Supplementation of rapamycin during in vitro maturation promotes oocyte quality and subsequent embryo development in bovine
Bulletin of the National Research Centre volume 47, Article number: 93 (2023)
The developmental competence of oocyte derived from in vitro maturation (IVM) is significantly lower than those of oocyte matured in vivo. Rapamycin is an immunosuppressive substance and widely used to prolong the survival and preserve the cells culture. The objective of this research was to explore whether rapamycin supplementation during IVM enhances meiotic maturation, oocyte quality, and subsequent embryonic development.

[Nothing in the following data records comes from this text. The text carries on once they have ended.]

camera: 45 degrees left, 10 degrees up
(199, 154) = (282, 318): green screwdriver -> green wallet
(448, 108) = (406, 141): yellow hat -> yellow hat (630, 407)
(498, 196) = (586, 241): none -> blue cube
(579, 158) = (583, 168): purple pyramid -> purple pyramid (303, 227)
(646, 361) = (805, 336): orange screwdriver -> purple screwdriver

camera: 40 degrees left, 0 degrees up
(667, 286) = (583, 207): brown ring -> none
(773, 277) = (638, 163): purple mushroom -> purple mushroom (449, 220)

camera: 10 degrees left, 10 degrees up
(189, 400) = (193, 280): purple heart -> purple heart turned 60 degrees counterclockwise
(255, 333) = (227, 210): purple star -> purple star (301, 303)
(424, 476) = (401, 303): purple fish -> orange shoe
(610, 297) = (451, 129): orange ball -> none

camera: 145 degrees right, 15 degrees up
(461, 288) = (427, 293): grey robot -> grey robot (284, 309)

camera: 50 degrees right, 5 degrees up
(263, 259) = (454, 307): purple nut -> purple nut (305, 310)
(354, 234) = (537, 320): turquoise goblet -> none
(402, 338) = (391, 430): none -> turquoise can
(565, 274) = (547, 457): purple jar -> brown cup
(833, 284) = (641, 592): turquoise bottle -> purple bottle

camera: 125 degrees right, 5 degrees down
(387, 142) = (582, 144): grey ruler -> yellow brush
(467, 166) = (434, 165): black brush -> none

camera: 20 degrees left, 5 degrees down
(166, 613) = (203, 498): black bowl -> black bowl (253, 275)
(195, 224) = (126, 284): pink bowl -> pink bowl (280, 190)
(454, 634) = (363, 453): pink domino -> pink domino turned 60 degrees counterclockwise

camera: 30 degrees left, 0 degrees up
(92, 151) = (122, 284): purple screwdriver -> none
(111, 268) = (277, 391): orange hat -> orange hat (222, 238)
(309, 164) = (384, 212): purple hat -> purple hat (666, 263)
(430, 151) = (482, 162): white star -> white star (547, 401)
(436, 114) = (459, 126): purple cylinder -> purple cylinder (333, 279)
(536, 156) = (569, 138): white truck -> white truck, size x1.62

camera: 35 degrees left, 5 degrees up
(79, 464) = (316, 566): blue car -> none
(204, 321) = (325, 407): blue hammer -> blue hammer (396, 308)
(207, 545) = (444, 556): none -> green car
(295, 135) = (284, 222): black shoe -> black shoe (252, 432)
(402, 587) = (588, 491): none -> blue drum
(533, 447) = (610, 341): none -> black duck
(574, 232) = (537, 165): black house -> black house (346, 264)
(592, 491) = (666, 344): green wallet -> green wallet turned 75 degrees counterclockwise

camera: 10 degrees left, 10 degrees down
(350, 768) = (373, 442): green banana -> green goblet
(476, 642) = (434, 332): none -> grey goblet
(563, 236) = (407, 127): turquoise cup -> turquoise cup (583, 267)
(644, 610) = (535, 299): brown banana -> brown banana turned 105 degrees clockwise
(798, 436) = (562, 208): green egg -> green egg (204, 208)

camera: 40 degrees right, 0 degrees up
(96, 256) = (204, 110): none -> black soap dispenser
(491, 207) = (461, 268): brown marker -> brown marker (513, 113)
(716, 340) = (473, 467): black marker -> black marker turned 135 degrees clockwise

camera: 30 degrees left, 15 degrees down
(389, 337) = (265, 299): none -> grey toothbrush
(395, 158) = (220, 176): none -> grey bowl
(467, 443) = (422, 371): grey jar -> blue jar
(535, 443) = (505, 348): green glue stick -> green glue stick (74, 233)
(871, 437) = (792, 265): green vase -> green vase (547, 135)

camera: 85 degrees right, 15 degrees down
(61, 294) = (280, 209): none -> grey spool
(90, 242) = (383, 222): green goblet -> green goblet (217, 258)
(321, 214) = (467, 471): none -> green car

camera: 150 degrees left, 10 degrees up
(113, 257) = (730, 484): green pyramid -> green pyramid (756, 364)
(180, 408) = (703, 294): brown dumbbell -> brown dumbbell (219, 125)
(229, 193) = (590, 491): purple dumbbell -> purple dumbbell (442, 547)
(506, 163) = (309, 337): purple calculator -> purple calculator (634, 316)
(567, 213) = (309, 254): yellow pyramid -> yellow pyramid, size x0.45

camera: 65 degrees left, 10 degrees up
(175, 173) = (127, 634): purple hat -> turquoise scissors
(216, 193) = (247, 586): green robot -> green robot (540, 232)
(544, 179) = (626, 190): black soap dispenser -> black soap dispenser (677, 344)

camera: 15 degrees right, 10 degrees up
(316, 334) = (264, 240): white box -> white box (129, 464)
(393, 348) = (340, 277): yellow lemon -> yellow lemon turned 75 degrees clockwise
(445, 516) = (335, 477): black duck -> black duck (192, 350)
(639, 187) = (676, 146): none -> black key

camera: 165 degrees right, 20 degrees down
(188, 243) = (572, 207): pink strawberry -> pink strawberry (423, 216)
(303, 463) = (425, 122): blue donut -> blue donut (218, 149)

Depending on the purpose, bovine cumulus oocyte complexes were matured without (control) or with rapamycin at different concentrations (0, 1, 10, and 100 nM) for 22 h (h) followed by 6 h in vitro fertilization, and zygotes were cultured for 8 days. Following treatment, oocytes developmental competence was assessed by meiotic progression, intra-oocyte GSH synthesis, reactive oxygen species (ROS) levels, and subsequent embryonic development.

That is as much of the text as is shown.